*** Data supplied

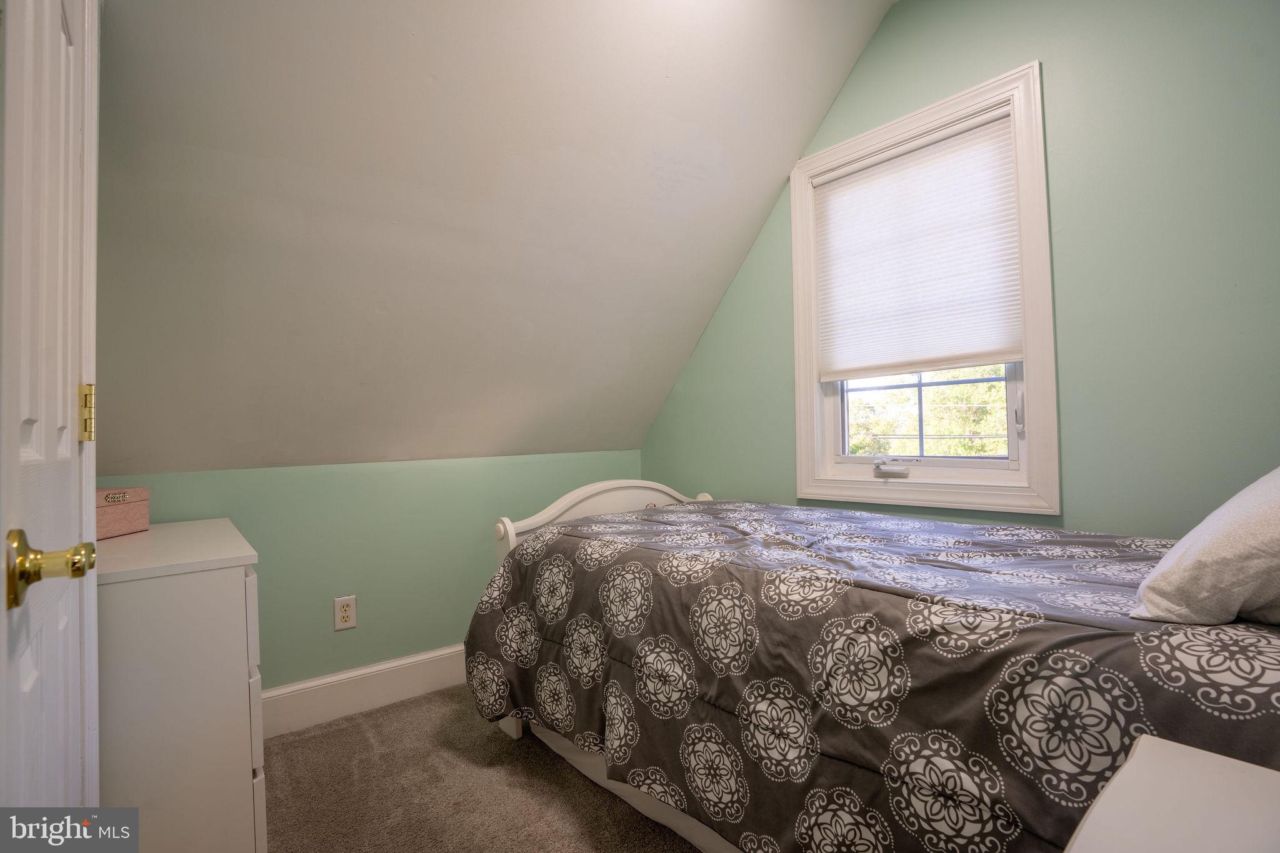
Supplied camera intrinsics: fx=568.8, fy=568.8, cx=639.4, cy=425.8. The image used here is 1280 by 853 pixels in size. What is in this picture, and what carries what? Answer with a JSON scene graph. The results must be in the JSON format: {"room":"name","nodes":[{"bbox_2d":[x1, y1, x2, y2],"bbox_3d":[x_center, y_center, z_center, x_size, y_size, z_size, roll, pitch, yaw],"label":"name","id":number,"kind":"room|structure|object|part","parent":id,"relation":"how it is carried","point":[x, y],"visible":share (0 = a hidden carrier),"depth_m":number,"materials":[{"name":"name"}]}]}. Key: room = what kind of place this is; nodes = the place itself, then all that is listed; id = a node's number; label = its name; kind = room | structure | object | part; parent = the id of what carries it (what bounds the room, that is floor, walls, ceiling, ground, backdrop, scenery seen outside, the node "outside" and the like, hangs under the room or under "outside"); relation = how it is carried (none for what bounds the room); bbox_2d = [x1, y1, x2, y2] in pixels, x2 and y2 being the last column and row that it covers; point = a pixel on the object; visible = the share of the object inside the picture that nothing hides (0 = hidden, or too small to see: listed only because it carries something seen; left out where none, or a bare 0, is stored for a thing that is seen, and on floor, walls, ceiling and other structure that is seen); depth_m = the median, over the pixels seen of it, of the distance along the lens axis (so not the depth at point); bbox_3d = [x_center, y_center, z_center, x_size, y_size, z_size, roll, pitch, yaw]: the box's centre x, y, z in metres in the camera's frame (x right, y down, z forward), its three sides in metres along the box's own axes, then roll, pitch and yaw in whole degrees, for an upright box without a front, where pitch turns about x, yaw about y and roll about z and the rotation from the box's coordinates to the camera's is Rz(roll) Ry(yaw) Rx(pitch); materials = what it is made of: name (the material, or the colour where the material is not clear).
{"room":"bedroom","nodes":[
{"label":"bedroom","id":0,"kind":"room"},
{"bbox_2d":[0,0,104,826],"bbox_3d":[-0.723,0.059,0.712,0.096,2.031,0.693,0,-1,-39],"label":"door","id":1,"kind":"structure","parent":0,"point":[61,389],"depth_m":0.70,"materials":[{"name":"white paint"}]},
{"bbox_2d":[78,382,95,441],"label":"door hinge","id":2,"kind":"object","parent":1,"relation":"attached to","point":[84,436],"visible":0.71,"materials":[{"name":"gold metal"}]},
{"bbox_2d":[99,450,649,695],"bbox_3d":[-0.930,0.645,2.491,2.468,1.002,0.145,0,-1,-39],"label":"knee wall","id":3,"kind":"structure","parent":0,"point":[342,645],"depth_m":2.29,"materials":[{"name":"green paint"}]},
{"bbox_2d":[333,595,356,631],"bbox_3d":[-1.146,0.727,2.212,0.076,0.125,0.009,0,-1,-39],"label":"electrical outlet","id":4,"kind":"object","parent":3,"relation":"attached to","point":[344,615],"visible":0.99,"depth_m":2.21,"materials":[{"name":"white plastic"}]},
{"bbox_2d":[260,643,469,738],"bbox_3d":[-0.933,1.044,2.384,2.625,0.159,0.017,0,-1,-39],"label":"baseboard","id":5,"kind":"structure","parent":3,"relation":"attached to","point":[419,657],"depth_m":2.24,"materials":[{"name":"white paint"}]},
{"bbox_2d":[259,683,701,852],"bbox_3d":[0.078,1.122,0.863,3.146,0.103,3.730,0,-1,-39],"label":"carpet floor","id":6,"kind":"structure","parent":0,"point":[377,712],"depth_m":1.71,"materials":[{"name":"carpet"}]},
{"bbox_2d":[97,516,268,852],"bbox_3d":[-1.276,0.707,1.491,0.424,0.818,0.820,0,-1,-39],"label":"dresser","id":7,"kind":"object","parent":6,"relation":"on","point":[234,575],"visible":0.77,"depth_m":1.24,"materials":[{"name":"white paint"}]},
{"bbox_2d":[96,486,150,539],"bbox_3d":[-1.514,0.242,1.586,0.156,0.125,0.218,-1,-1,1],"label":"pink box","id":8,"kind":"object","parent":7,"relation":"on","point":[131,513],"visible":0.59,"depth_m":1.60,"materials":[{"name":"pink"}]},
{"bbox_2d":[461,471,1279,852],"bbox_3d":[0.577,0.620,1.678,1.463,0.884,2.199,0,-1,-39],"label":"bed","id":9,"kind":"object","parent":6,"relation":"on","point":[609,490],"visible":0.86,"depth_m":1.13,"materials":[{"name":"grey fabric"}]},
{"bbox_3d":[-0.077,0.579,2.414,1.135,0.755,0.227,0,-1,-39],"label":"headboard","id":10,"kind":"part","parent":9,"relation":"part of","materials":[{"name":"white wood"}]},
{"bbox_2d":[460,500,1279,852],"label":"comforter","id":11,"kind":"object","parent":9,"relation":"on","point":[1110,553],"visible":0.69,"depth_m":1.13,"materials":[{"name":"fabric"}]},
{"bbox_2d":[1131,465,1279,627],"bbox_3d":[1.100,0.172,0.925,0.620,0.277,0.340,0,-1,-39],"label":"pillow","id":12,"kind":"object","parent":9,"relation":"on","point":[1258,490],"visible":1,"depth_m":0.84,"materials":[{"name":"white fabric"}]},
{"bbox_2d":[1062,733,1279,852],"bbox_3d":[0.590,0.699,0.349,0.529,0.681,0.512,0,-1,-39],"label":"nightstand","id":13,"kind":"object","parent":6,"relation":"on","point":[1145,744],"visible":1,"depth_m":0.55,"materials":[{"name":"white paint"}]},
{"bbox_2d":[94,0,900,475],"bbox_3d":[-0.307,-0.743,1.928,2.911,1.812,2.339,0,-1,-39],"label":"sloped ceiling","id":14,"kind":"structure","parent":0,"point":[755,230],"depth_m":1.82,"materials":[{"name":"white paint"}]},
{"bbox_2d":[636,0,1279,536],"bbox_3d":[1.071,-0.271,2.099,0.138,2.777,3.320,0,-1,-39],"label":"right wall","id":15,"kind":"structure","parent":0,"point":[840,108],"depth_m":1.65,"materials":[{"name":"paint"}]},
{"bbox_2d":[789,60,1059,516],"bbox_3d":[1.009,-0.405,2.150,0.163,1.436,0.944,0,-1,-39],"label":"window","id":16,"kind":"structure","parent":15,"relation":"in","point":[807,409],"depth_m":1.99,"materials":[{"name":"white"}]},
{"bbox_2d":[807,108,1024,382],"bbox_3d":[0.979,-0.619,2.127,0.041,0.836,0.794,0,-1,-39],"label":"window shade","id":17,"kind":"object","parent":16,"relation":"attached to","point":[827,195],"visible":0.98,"depth_m":2.07,"materials":[{"name":"white fabric"}]},
{"bbox_3d":[1.278,-0.049,1.925,0.031,0.144,0.026,0,-1,-39],"label":"latch","id":18,"kind":"part","parent":16,"relation":"part of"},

******

■ Activity
Repeat all of the entries above word for word and omit the pictures.

■ Task result
Supplied camera intrinsics: fx=568.8, fy=568.8, cx=639.4, cy=425.8. The image used here is 1280 by 853 pixels in size. What is in this picture, and what carries what? Answer with a JSON scene graph. The results must be in the JSON format: {"room":"name","nodes":[{"bbox_2d":[x1, y1, x2, y2],"bbox_3d":[x_center, y_center, z_center, x_size, y_size, z_size, roll, pitch, yaw],"label":"name","id":number,"kind":"room|structure|object|part","parent":id,"relation":"how it is carried","point":[x, y],"visible":share (0 = a hidden carrier),"depth_m":number,"materials":[{"name":"name"}]}]}. Key: room = what kind of place this is; nodes = the place itself, then all that is listed; id = a node's number; label = its name; kind = room | structure | object | part; parent = the id of what carries it (what bounds the room, that is floor, walls, ceiling, ground, backdrop, scenery seen outside, the node "outside" and the like, hangs under the room or under "outside"); relation = how it is carried (none for what bounds the room); bbox_2d = [x1, y1, x2, y2] in pixels, x2 and y2 being the last column and row that it covers; point = a pixel on the object; visible = the share of the object inside the picture that nothing hides (0 = hidden, or too small to see: listed only because it carries something seen; left out where none, or a bare 0, is stored for a thing that is seen, and on floor, walls, ceiling and other structure that is seen); depth_m = the median, over the pixels seen of it, of the distance along the lens axis (so not the depth at point); bbox_3d = [x_center, y_center, z_center, x_size, y_size, z_size, roll, pitch, yaw]: the box's centre x, y, z in metres in the camera's frame (x right, y down, z forward), its three sides in metres along the box's own axes, then roll, pitch and yaw in whole degrees, for an upright box without a front, where pitch turns about x, yaw about y and roll about z and the rotation from the box's coordinates to the camera's is Rz(roll) Ry(yaw) Rx(pitch); materials = what it is made of: name (the material, or the colour where the material is not clear).
{"room":"bedroom","nodes":[
{"label":"bedroom","id":0,"kind":"room"},
{"bbox_2d":[0,0,104,826],"bbox_3d":[-0.723,0.059,0.712,0.096,2.031,0.693,0,-1,-39],"label":"door","id":1,"kind":"structure","parent":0,"point":[61,389],"depth_m":0.70,"materials":[{"name":"white paint"}]},
{"bbox_2d":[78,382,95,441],"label":"door hinge","id":2,"kind":"object","parent":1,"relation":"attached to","point":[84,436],"visible":0.71,"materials":[{"name":"gold metal"}]},
{"bbox_2d":[99,450,649,695],"bbox_3d":[-0.930,0.645,2.491,2.468,1.002,0.145,0,-1,-39],"label":"knee wall","id":3,"kind":"structure","parent":0,"point":[342,645],"depth_m":2.29,"materials":[{"name":"green paint"}]},
{"bbox_2d":[333,595,356,631],"bbox_3d":[-1.146,0.727,2.212,0.076,0.125,0.009,0,-1,-39],"label":"electrical outlet","id":4,"kind":"object","parent":3,"relation":"attached to","point":[344,615],"visible":0.99,"depth_m":2.21,"materials":[{"name":"white plastic"}]},
{"bbox_2d":[260,643,469,738],"bbox_3d":[-0.933,1.044,2.384,2.625,0.159,0.017,0,-1,-39],"label":"baseboard","id":5,"kind":"structure","parent":3,"relation":"attached to","point":[419,657],"depth_m":2.24,"materials":[{"name":"white paint"}]},
{"bbox_2d":[259,683,701,852],"bbox_3d":[0.078,1.122,0.863,3.146,0.103,3.730,0,-1,-39],"label":"carpet floor","id":6,"kind":"structure","parent":0,"point":[377,712],"depth_m":1.71,"materials":[{"name":"carpet"}]},
{"bbox_2d":[97,516,268,852],"bbox_3d":[-1.276,0.707,1.491,0.424,0.818,0.820,0,-1,-39],"label":"dresser","id":7,"kind":"object","parent":6,"relation":"on","point":[234,575],"visible":0.77,"depth_m":1.24,"materials":[{"name":"white paint"}]},
{"bbox_2d":[96,486,150,539],"bbox_3d":[-1.514,0.242,1.586,0.156,0.125,0.218,-1,-1,1],"label":"pink box","id":8,"kind":"object","parent":7,"relation":"on","point":[131,513],"visible":0.59,"depth_m":1.60,"materials":[{"name":"pink"}]},
{"bbox_2d":[461,471,1279,852],"bbox_3d":[0.577,0.620,1.678,1.463,0.884,2.199,0,-1,-39],"label":"bed","id":9,"kind":"object","parent":6,"relation":"on","point":[609,490],"visible":0.86,"depth_m":1.13,"materials":[{"name":"grey fabric"}]},
{"bbox_3d":[-0.077,0.579,2.414,1.135,0.755,0.227,0,-1,-39],"label":"headboard","id":10,"kind":"part","parent":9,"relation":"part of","materials":[{"name":"white wood"}]},
{"bbox_2d":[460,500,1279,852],"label":"comforter","id":11,"kind":"object","parent":9,"relation":"on","point":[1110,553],"visible":0.69,"depth_m":1.13,"materials":[{"name":"fabric"}]},
{"bbox_2d":[1131,465,1279,627],"bbox_3d":[1.100,0.172,0.925,0.620,0.277,0.340,0,-1,-39],"label":"pillow","id":12,"kind":"object","parent":9,"relation":"on","point":[1258,490],"visible":1,"depth_m":0.84,"materials":[{"name":"white fabric"}]},
{"bbox_2d":[1062,733,1279,852],"bbox_3d":[0.590,0.699,0.349,0.529,0.681,0.512,0,-1,-39],"label":"nightstand","id":13,"kind":"object","parent":6,"relation":"on","point":[1145,744],"visible":1,"depth_m":0.55,"materials":[{"name":"white paint"}]},
{"bbox_2d":[94,0,900,475],"bbox_3d":[-0.307,-0.743,1.928,2.911,1.812,2.339,0,-1,-39],"label":"sloped ceiling","id":14,"kind":"structure","parent":0,"point":[755,230],"depth_m":1.82,"materials":[{"name":"white paint"}]},
{"bbox_2d":[636,0,1279,536],"bbox_3d":[1.071,-0.271,2.099,0.138,2.777,3.320,0,-1,-39],"label":"right wall","id":15,"kind":"structure","parent":0,"point":[840,108],"depth_m":1.65,"materials":[{"name":"paint"}]},
{"bbox_2d":[789,60,1059,516],"bbox_3d":[1.009,-0.405,2.150,0.163,1.436,0.944,0,-1,-39],"label":"window","id":16,"kind":"structure","parent":15,"relation":"in","point":[807,409],"depth_m":1.99,"materials":[{"name":"white"}]},
{"bbox_2d":[807,108,1024,382],"bbox_3d":[0.979,-0.619,2.127,0.041,0.836,0.794,0,-1,-39],"label":"window shade","id":17,"kind":"object","parent":16,"relation":"attached to","point":[827,195],"visible":0.98,"depth_m":2.07,"materials":[{"name":"white fabric"}]},
{"bbox_3d":[1.278,-0.049,1.925,0.031,0.144,0.026,0,-1,-39],"label":"latch","id":18,"kind":"part","parent":16,"relation":"part of"},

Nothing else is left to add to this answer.